Family businesses are very common in the United States. In some cases, spouses will start a business jointly. They may employ other family members. Even many major corporations today started with a single family decades before.
This can create complications when a couple gets divorced, if they are joint business owners. That company is a marital asset, and they both own it, so how do they address it during property division?
1. They continue working together
First of all, it is not necessary for them to change anything. Even if they get divorced, they could remain business partners. The couple just has to determine if they are on good enough terms to keep working together professionally, which is not the case for all divorces.
2. One person takes over
A very common solution is for one spouse to exit the business and the other to take over running it as the new sole owner. It is necessary for that person to buy out their spouse’s share in the company. They may do this by getting business loans or raising capital in another fashion, paying their spouse the financial value of half of the business. They may also consider surrendering different marital assets, like an investment portfolio or a retirement account.

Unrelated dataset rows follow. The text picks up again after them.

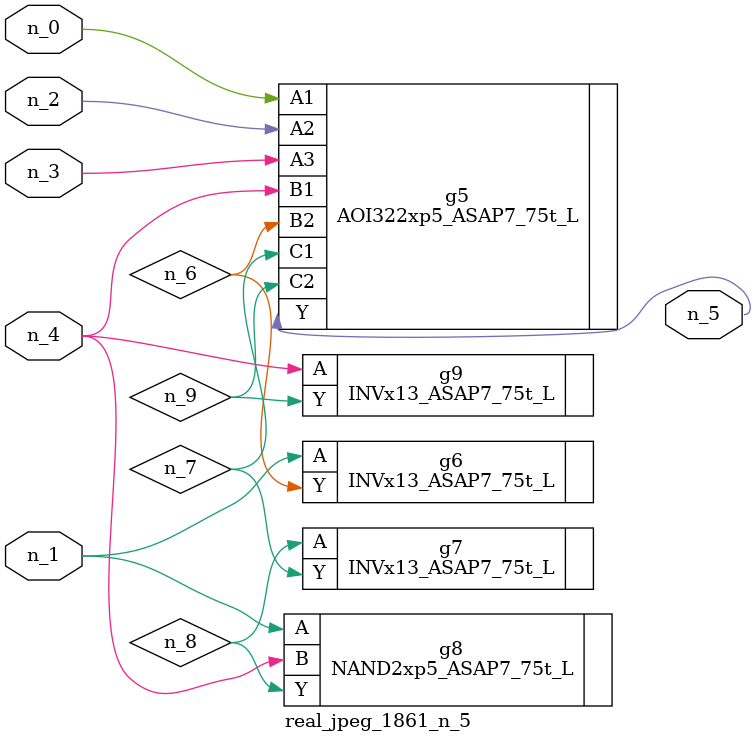
<source format=v>
module real_jpeg_1861_n_5 (n_4, n_0, n_1, n_2, n_3, n_5);

input n_4;
input n_0;
input n_1;
input n_2;
input n_3;

output n_5;

wire n_8;
wire n_6;
wire n_7;
wire n_9;

AOI322xp5_ASAP7_75t_L g5 ( 
.A1(n_0),
.A2(n_2),
.A3(n_3),
.B1(n_4),
.B2(n_6),
.C1(n_7),
.C2(n_9),
.Y(n_5)
);

INVx13_ASAP7_75t_L g6 ( 
.A(n_1),
.Y(n_6)
);

NAND2xp5_ASAP7_75t_L g8 ( 
.A(n_1),
.B(n_4),
.Y(n_8)
);

INVx13_ASAP7_75t_L g9 ( 
.A(n_4),
.Y(n_9)
);

INVx13_ASAP7_75t_L g7 ( 
.A(n_8),
.Y(n_7)
);


endmodule
</source>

3. The couple sells the business
If it is financially impossible to buy half of the business, couples will sometimes decide to sell the company. This turns their tangible assets, like commercial real estate, into financial assets. They can then divide the money they receive during the property division. This is easier from a financial perspective, but the downside is that both people may be disappointed to lose control of the business that they built.
If you and your spouse are business owners going through a divorce, these are just three options to consider. No matter which one works for you, be sure you know what legal steps to take.